• **SOURCE TEXT**:
□ □ □ □ □

# Camp coffee



## Son_of_Perdition (May 29, 2017)

In my quest to minimize my camping equipment, I have used methods I remember from my youth camping with my father & friends.  I was introduced to 'hobo' meals as a boy scout, our leader was a highly decorated Marine hero.  He somehow ended up as our Scout Master.  We were his proving ground. 'boy' scouts should learn survival skills, we toed the mark every camping trip.  As mentioned my father rode fence for the Utah Brownings.  He passed many camp skills onto me & my brother.   


 My memories conjure up sitting around the camp fire with a pot of water boiling in a pot.  He would take a hand full of fresh coffee grounds, dump them in the water, watch it until it had a froth (head) foaming on top.  Sheepherders or cowboy coffee he called it.  I tried it once & only once, the cold water he sprinkled on top didn't settle all the grounds so the coffee was somewhat chewy.  I know that filtering it through a 'tea' filter will remove most of the grounds, but as a youth the taste was a little (LO!) strong for me.  His coffee was my wife's first taste, so she never tried drinking coffee until just a few years ago.

□ □ □ □ □

[Collection entries]
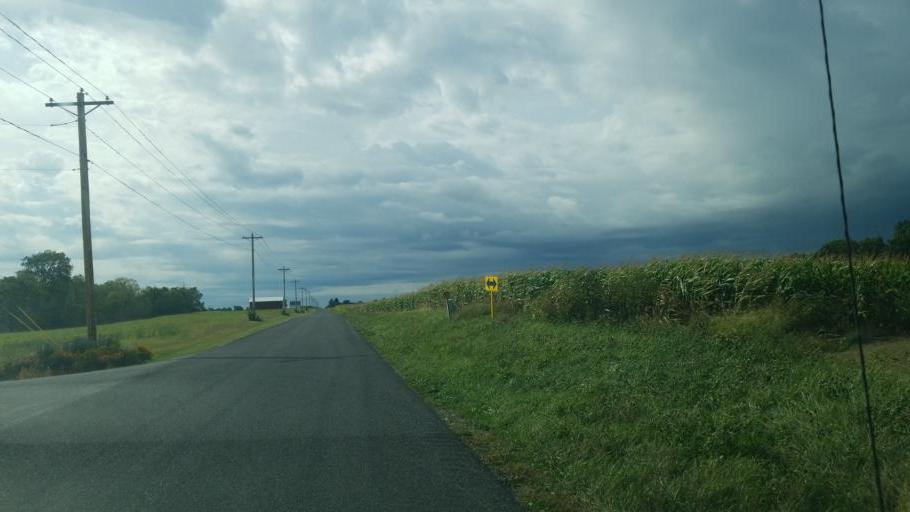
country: US
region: Ohio
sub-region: Hancock County
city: Arlington
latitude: 40.8631
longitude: -83.5755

□ □ □ □ □

• **WORK TO BE COMPLETED**: Write a continuation of the camp coffee post above, picking up after its last sentence.

• **IN RESPONSE**:
 Finally getting to my question, does anyone know what the proper ratio of grounds to water is?  I've searched the web but can't find any reference to it.  I have a pot & grill, but want to know what is the common ratio & cooking time for a successful pot of coffee.


----------



## Camper6 (May 29, 2017)

Well now in my search for the perfect cup of coffee I have found out that it depends on the coffee and not only the coffee but the grind of the coffee.

And it depends also on the coffee maker you have.  They are all different because some have hotter water coming through than others.

Now.  I went to a friends cottage.  They had a coffee maker, an aluminum percolator, the type that boils the coffee and it comes back through the filter.  I thought the coffee was the greatest I ever tasted.  So looked all over for one of those coffee percolators.  I finally found one in camping supplies section.  I bought it and could never get a good cup of coffee out of it.  So I sold it.

Right now I have a Sunbeam drip type through a filter.  The coffee is decent but that's about all.

The ratio has to come from experimenting with the right amount of coffee for the amount of water.

There is no one set formula.  Just recommendations.  I was at my sister's house and she gave me a cup of coffee which I thought was excellent.  I asked her what the brand was.  "Instant" was the reply.  So there you go. 

My friend bought one of those new single cup coffee makers with the pods.  The coffee is awful in my opinion.  Too weak and no way of making it stronger.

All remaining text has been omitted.